Exercise details
When a line of the listing below has the string "pixels" in it, copy that line.

◆ ◆ ◆ ◆ ◆

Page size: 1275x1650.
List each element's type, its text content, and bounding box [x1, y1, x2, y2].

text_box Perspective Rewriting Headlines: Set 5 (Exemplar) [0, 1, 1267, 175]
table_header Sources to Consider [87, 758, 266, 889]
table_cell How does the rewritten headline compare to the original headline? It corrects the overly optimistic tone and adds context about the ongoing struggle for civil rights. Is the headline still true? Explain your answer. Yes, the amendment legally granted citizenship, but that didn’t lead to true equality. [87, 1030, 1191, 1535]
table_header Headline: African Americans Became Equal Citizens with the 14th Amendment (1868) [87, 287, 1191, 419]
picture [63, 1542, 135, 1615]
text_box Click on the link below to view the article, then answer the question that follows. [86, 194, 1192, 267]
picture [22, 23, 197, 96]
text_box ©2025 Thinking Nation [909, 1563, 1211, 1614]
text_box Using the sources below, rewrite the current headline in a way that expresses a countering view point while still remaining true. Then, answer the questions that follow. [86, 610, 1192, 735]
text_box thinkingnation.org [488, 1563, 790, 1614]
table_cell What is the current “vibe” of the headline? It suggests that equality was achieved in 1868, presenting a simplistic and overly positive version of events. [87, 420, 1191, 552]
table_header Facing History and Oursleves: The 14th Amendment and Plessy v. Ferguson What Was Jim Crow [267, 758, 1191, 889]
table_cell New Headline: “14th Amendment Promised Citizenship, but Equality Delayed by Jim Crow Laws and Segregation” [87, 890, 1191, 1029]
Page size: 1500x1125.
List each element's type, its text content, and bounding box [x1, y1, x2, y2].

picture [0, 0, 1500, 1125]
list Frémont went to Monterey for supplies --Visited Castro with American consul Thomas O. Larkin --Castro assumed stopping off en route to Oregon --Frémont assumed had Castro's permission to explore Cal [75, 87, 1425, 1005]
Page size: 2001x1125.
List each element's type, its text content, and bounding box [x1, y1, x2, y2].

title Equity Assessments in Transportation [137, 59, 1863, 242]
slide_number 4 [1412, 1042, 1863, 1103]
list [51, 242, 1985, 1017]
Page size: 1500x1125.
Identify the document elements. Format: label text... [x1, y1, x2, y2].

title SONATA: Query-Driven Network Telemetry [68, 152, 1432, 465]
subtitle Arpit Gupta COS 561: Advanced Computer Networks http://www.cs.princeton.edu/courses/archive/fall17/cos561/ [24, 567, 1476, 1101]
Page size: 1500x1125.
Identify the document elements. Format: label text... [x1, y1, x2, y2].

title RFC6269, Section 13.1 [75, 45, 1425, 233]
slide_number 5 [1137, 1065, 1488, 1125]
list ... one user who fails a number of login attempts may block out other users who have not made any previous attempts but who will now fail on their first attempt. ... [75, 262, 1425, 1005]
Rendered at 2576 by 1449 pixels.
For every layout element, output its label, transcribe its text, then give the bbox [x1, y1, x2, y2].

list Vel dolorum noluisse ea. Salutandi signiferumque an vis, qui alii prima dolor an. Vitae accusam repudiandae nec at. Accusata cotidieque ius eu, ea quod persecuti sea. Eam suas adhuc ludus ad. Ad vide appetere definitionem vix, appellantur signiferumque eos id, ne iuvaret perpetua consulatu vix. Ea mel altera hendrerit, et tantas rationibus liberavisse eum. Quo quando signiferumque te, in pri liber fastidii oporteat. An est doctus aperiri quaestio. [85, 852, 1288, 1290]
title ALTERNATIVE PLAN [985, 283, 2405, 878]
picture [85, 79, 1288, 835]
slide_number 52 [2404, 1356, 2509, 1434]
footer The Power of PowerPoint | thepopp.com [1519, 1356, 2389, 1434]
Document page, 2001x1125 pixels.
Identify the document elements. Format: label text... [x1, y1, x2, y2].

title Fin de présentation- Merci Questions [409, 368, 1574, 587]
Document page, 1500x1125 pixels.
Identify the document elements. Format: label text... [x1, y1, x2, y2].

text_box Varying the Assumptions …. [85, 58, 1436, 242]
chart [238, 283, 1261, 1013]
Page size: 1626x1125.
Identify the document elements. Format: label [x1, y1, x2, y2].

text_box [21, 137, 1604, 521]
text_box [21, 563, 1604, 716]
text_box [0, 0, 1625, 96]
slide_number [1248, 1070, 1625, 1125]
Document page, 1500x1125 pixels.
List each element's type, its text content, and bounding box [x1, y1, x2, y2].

◆ ◆ ◆ ◆ ◆

Reply to the exercise
Rendered at 2576 by 1449 pixels.
Document page, 2001x1125 pixels.
Document page, 1500x1125 pixels.
Document page, 1500x1125 pixels.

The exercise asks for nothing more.